日産・追浜工場所在地(画像:OpenStreetMap)
日産・追浜工場所在地(画像:OpenStreetMap)

 なぜ日産は、e-POWERを搭載したノートの輸出に踏み出そうとしているのか。その背景には、国内市場の需要飽和と、開発投資回収の再評価がある。ノートは日産の国内主力モデルだが、日本市場に依存し続ける体制は、製品ライフサイクル全体の最適化という観点では非効率だ。

 中長期的には、製品ごとの固定費回収をグローバルで分散する必要がある。その第一歩としての輸出という選択は、必然といえる。

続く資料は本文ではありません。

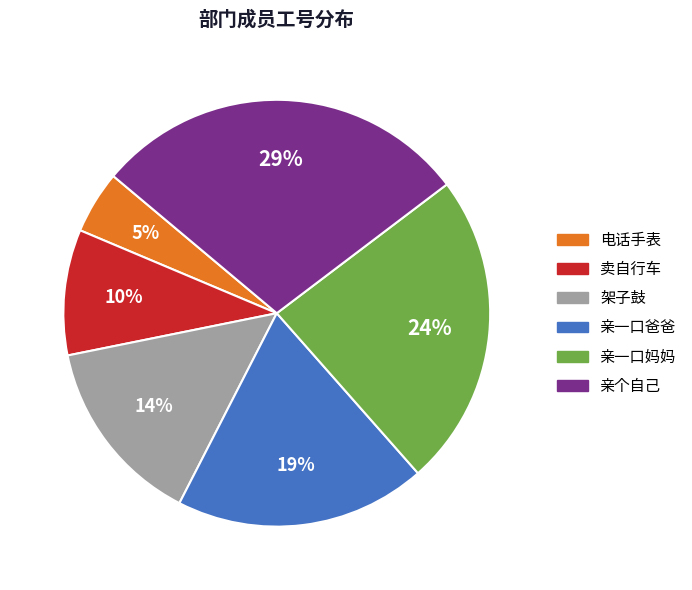

Which category has the biggest portion of the pie?

亲个自己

 ノートが属するBセグメント市場は、単価が低く競争が激しい一方で、数量ベースの利益最大化が可能な領域だ。

・価格
・燃費
・信頼性

といった評価軸が標準化されやすく、モデル間での差別化が難しい。そうした市場において、内燃機関に依存しないe-POWERの走行特性は、差別化要素となる余地がある。

 とくにEVインフラが未整備な地域では、既存の給油ネットワークを活用しつつ、EVのような体験を提供できることが、消費者の購買意欲を喚起する可能性がある。

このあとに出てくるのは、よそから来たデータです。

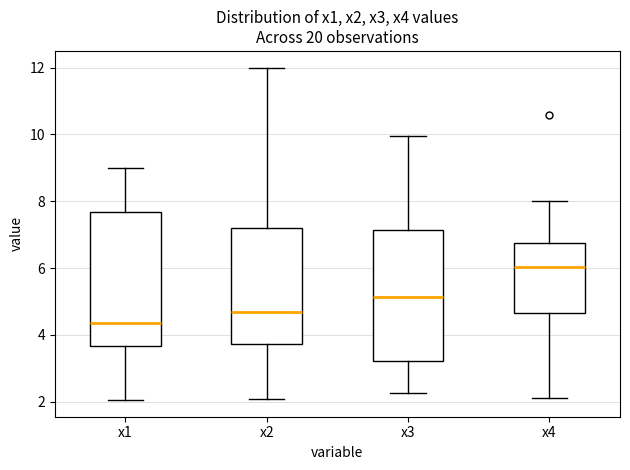

Which box has the lowest median line?

x1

 一方、追浜工場の稼働率は現在5割を切っており、生産コストの硬直化や供給面での非効率が顕在化している。この状況を打開するには、人員配置の調整では足りない。供給網全体の再設計が求められる。

 その意味で、九州地区への生産移管は現実的な対応といえる。港湾インフラとの近接性に加え、部品供給体制が整っており、輸出対応力と生産単価の最適化を同時に図れる点で合理的だ。

 リーフと異なり、ノートは充電設備や航続距離の制約を受けにくい。グローバル展開を前提としたアーキテクチャを持ち、輸出戦略にも柔軟に適応できる。したがって、ノートの輸出は在庫の延命策ではない。電動化戦略を複線化する現実的な試行と捉えるべきだ。

 今、問われているのは、車両単体の性能ではない。生産から物流、販売に至るまで、統合的な事業モデルの再構築にほかならない。

 さらにe-POWERの市場性を測るうえで、燃料価格、電力供給状況、政策インセンティブといった地域ごとの制度環境も見過ごせない。これらの変数が大きく異なる以上、単一の戦略では対応できない。

 ノートの輸出は、採算性が見込める地域を見極めるフィージビリティテストでもある。数量ではなく利益率、短期ではなく持続性を重視できるかどうか。問われているのは、コストと収益の均衡点をいかに定めるかという、企業としての戦略的判断そのものである。